14 months back, had someone told me that I am going to end up in Delhi to help a bunch of politicians... I would have laughed! It happened. Yes, this is my story.
Then something happened, something snapped in me when I read about the infamous Nirbhaya case. Before I could say 'not my problem', I found myself clicking 'Join' on a call-to-protest initiative on Facebook. I went for it, to exhaust my lungs and my frustration along with thousands of Mumbaikars on the streets, but screaming didn't help. So, I decided to channel my venting though the tools I am good with.
I spoke through a film called Mute, which I had created by distilling my frustration, my flaws, to arrive at a clear and positive solution.
End January 2014:
The months that followed the release of Mute, hundreds reached out to me to say my film touched them, and that they were going to vote in the General Elections that was coming up.
Vishal Dadlani, musician and a vocal AAP supporter, had come over to my home with a common friend, one evening. After an extremely brief conversation about hair styling products, we started talking about the state of our country, politics and AAP. He was worried about their election campaign, because the party didn't have enough funds to advertise.
I had an idea, so I outlined the flow-of-thought for it.
Vishal ensured it happened and the idea became one of AAP's biggest viral on Facebook, till date: This is a film titled 'Samvaad'.
It's May 2014 now.
I felt the need to tell our new leadership that times are different now. We, as regular people, can see what is wrong with the system and our leaders should fix it if they want to stay in the 'business of politics'.
So, just before Mr. Narendra Modi was sworn in as the PM, I released the sequel to Mute. This time, I was the collective voice of our country. This time I was Unmute.
Unmute went viral too. One million Indians watched it, but, as expected, the PM did not respond to my e-greeting. I guess he was busy travelling, making suits, etc.
It bothered me that our leaders (from both nations) wanted us to hate each other. (How come rest-of-Europe is 'friends' with two-time-war-enemy Germany today, while we are still fighting instead of fixing issues?)
So, I put a vague name and address on an envelope and spoke through a video-letter titled 'Pause'.
The letter found its address and I found my Iqbal bhai: A 16-year-old girl from Pakistan, Khadija Akhtar. She replied to Pause with her self-made video letter (which went viral too).
Two things happened as a result of Pause:
1. Velfies (short for video-selfies) became a phenomenon and showed that it has the power to redefine democracy across the world by amplifying people's voices.
2. Khadija and I started a page called 'DearNeighbourMovement' on Facebook (40k people from both India and Pakistan have signed up and are exchanging Peace-Velfies even today).
Things were calm, life was smooth... until End 2014
Delhi Election was removed out of cold storage again.
I jumped in to volunteer, because I was afraid that AAP losing Delhi would set the cause of 'clean politics' back, by twenty years in India. Also, AAP winning in Delhi will make them the choker-leash that needs to be around the neck of the right-controlled majority government.
I met Arvind Kejriwal at his home in Delhi and outlined my plan to initiate #VelfieForKejriwal and other ideas, to achieve few strategic requirements.
From Jan 2015 - Now
Koninica's #VelfieforKejriwal was released, which helped in shifting the mood in Delhi: from 'bhagoda' to women's protection (viral on Facebook and WhatsApp)
And my velfie, for the cause of velfies, was released before Obama's visit to India.
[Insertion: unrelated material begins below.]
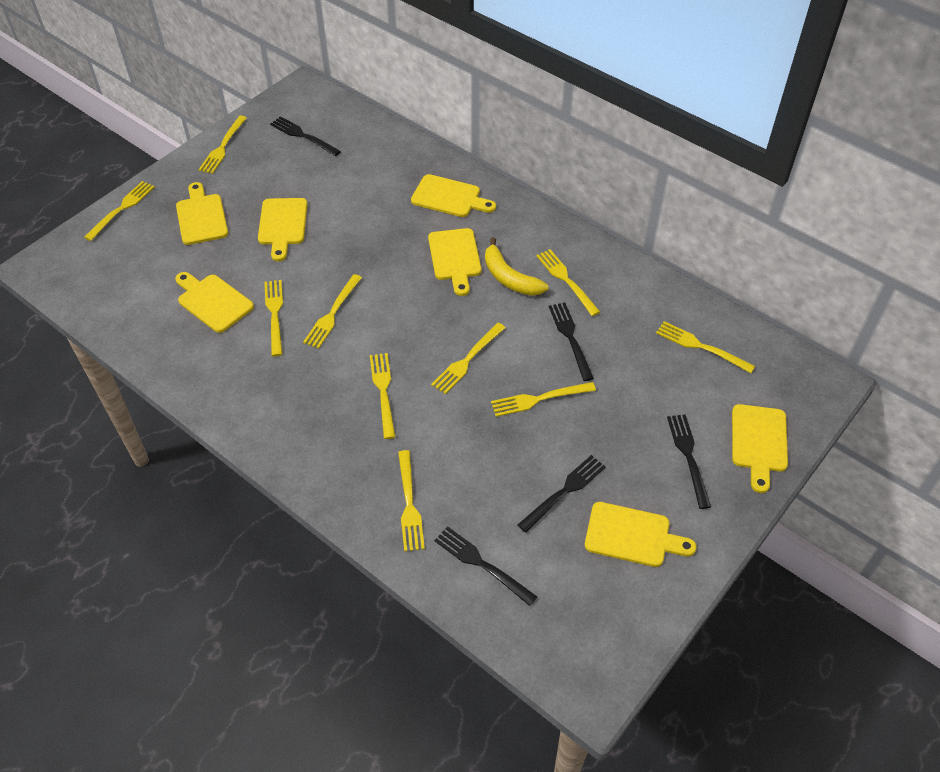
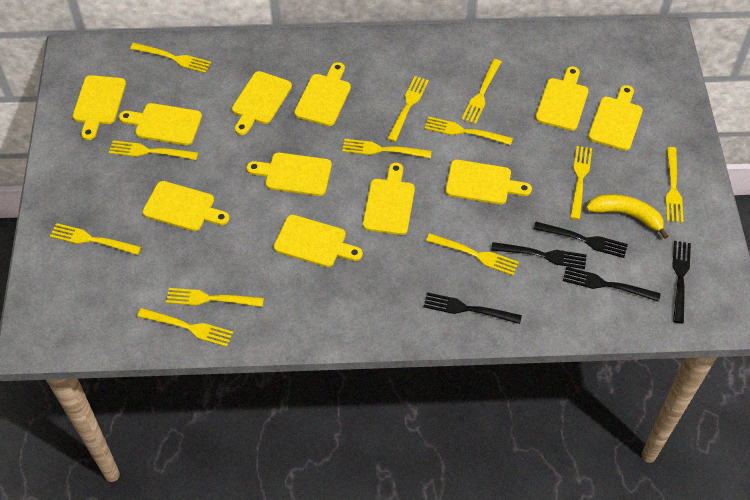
yellow cutting board: 7 -> 11
yellow fork: 10 -> 12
I had to put my face on camera, despite my discomfort, because I was asking people to do the same.
By Republic Day, I decided to openly support AAP for the Delhi Election.
I packed my bags and went to Delhi to help Arvind and his team in whatever way I could, using my tools to help the cause.
Two highly charged weeks later (much of it is fodder for a political drama which I intend to make some day), I watched the election result that created history in Delhi.
After the win, Arvind invited people to the swearing-in with a radio spot and signed off as the collective voice of Delhi.
I realised then, my voice had found its boldness with AAP and AAP had found a sharper articulation of itself, with me.
It has been three weeks since the Delhi victory, and I haven't been able to detach.
I am still emotionally involved with AAP's crusade for a great nation, so I have initiated the AAP Innovation Department (I don't think any other political party in the world has one). AAP-Innovation Dept. will find solutions to problems using art, creativity and technology for the cause, for Delhi, for India, for the greater good of humanity.
Time will tell how that pans out...
And, meanwhile, if something bothers me, I know that the person I am today will not just shut up and walk away.